A daring literary masterpiece and winner of the National Book Award.
In this magnificent work of fiction, acclaimed author William T. Vollmann turns his trenchant eye on the authoritarian cultures of Germany and the USSR in the twentieth century to render a mesmerizing perspective on human experience during wartime. Through interwoven narratives that paint a composite portrait of these two battling leviathans and the monstrous age they defined, Europe Central captures a chorus of voices both real and fictional— a young German who joins the SS to fight its crimes, two generals who collaborate with the enemy for different reasons, the Soviet composer Dmitri Shostakovich and the Stalinist assaults upon his work and life.

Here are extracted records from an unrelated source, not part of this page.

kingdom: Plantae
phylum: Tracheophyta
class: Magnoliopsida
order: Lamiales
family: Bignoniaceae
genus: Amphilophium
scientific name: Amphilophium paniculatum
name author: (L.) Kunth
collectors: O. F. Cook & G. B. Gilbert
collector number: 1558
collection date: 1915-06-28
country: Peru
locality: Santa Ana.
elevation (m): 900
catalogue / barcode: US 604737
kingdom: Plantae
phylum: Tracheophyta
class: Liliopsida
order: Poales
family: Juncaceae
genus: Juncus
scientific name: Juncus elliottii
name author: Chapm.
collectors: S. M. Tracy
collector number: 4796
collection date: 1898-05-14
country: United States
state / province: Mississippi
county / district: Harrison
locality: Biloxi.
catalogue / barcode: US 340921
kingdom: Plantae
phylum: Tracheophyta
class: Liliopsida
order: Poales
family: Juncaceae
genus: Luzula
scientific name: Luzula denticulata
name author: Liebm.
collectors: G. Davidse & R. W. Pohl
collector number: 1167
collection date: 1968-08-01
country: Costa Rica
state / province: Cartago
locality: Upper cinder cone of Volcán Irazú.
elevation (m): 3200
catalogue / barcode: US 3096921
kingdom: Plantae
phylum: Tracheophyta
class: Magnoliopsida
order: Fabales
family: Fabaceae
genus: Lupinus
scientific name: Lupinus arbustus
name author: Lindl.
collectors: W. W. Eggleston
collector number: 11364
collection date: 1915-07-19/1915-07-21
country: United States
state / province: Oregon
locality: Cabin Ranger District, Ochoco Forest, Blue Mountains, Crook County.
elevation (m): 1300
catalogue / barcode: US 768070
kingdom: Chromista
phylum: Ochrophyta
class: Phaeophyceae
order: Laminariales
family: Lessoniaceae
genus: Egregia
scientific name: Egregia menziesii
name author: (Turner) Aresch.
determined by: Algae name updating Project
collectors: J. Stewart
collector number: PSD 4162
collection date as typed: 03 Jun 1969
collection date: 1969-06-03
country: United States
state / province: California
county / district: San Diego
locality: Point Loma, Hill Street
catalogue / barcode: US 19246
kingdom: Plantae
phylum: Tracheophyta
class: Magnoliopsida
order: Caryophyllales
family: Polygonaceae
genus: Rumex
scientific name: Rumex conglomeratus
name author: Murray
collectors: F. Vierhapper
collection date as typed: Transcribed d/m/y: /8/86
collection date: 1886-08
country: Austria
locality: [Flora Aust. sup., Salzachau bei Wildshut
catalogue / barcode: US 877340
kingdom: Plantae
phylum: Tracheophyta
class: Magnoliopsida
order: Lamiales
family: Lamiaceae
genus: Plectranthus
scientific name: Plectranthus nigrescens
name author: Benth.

In the small set of America's best contemporary novelists, Vollmann is the perpetual comet. Every two years or so he flashes across the sky with another incredibly learned, incredibly written, incredibly long novel. Two years ago, with Argall, he easily bested John Barth in the writing of 17th-century prose while taking up the tired story of the settlement of Jamestown and making it absolutely riveting. His latest departs from his usual themes the borders between natives and Westerners, or prostitutes and johns to take on Central Europe in the 20th century. "The winged figures on the bridges of Berlin are now mostly flown, for certain things went wrong in Europe...." What went wrong is captured in profiles of real persons (Kathe Kollwitz, Kurt Gerstein, Dmitri Shostakovich, General Paulus and General Vlasov) as well as mythic personages (a shape-shifting Nazi communications officer and creatures from the German mythology Wagner incorporated into his operas). Operation Barbarossa the German advance into Russia in 1941, and the subsequent German defeat at Stalingrad and Kursk is central here, with the prewar and postwar scenes radiating out from it, as though the war were primary, not the nations engaged in it. The strongest chapter is a retelling of Kurt Gerstein's life; Gerstein was the SS officer who tried to warn the world about the concentration camps while working as the SS supply agent for the gas chambers. The weakest sections of the book are devoted to the love triangle between Shostakovich, Elena Konstantinovskaya and film director Roman Karmen. Throughout, Vollman develops counternarratives to memorialize those millions who paid the penalties of history. Few American writers infuse their writing with similar urgency.